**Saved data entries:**
☆ ☆ ☆ ☆
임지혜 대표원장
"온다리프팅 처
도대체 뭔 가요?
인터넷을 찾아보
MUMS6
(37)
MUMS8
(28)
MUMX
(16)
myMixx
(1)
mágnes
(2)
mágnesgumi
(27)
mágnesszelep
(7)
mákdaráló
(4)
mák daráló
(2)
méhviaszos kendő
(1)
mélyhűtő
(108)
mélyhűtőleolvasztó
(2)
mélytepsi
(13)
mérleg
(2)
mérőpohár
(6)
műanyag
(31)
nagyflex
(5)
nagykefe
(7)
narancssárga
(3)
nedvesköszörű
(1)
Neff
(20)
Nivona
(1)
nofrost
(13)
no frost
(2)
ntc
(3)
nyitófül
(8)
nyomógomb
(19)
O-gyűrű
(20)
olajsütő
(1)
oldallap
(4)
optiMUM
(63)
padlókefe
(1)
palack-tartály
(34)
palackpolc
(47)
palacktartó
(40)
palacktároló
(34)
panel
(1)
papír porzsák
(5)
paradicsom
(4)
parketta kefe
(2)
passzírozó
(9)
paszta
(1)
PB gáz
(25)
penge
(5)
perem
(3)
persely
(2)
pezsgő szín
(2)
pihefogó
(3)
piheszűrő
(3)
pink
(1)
☆ ☆ ☆ ☆
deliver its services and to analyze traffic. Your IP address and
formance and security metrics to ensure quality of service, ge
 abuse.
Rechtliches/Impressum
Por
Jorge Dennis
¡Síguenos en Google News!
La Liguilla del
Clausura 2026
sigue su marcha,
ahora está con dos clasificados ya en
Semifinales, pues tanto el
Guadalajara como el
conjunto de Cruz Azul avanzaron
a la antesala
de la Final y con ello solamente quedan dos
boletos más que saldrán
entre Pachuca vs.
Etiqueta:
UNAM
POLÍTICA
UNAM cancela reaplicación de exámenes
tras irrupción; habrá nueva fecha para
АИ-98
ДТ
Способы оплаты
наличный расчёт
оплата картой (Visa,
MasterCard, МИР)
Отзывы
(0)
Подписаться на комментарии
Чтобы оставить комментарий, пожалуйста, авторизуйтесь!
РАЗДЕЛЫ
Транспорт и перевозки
☆ ☆ ☆ ☆
Set down, exactly as they stand above, the lines starting with the line with "ahora está con dos clasificados ya en" and going on through the line with "UNAM cancela reaplicación de exámenes", and no others.

ahora está con dos clasificados ya en
Semifinales, pues tanto el
Guadalajara como el
conjunto de Cruz Azul avanzaron
a la antesala
de la Final y con ello solamente quedan dos
boletos más que saldrán
entre Pachuca vs.
Etiqueta:
UNAM
POLÍTICA
UNAM cancela reaplicación de exámenes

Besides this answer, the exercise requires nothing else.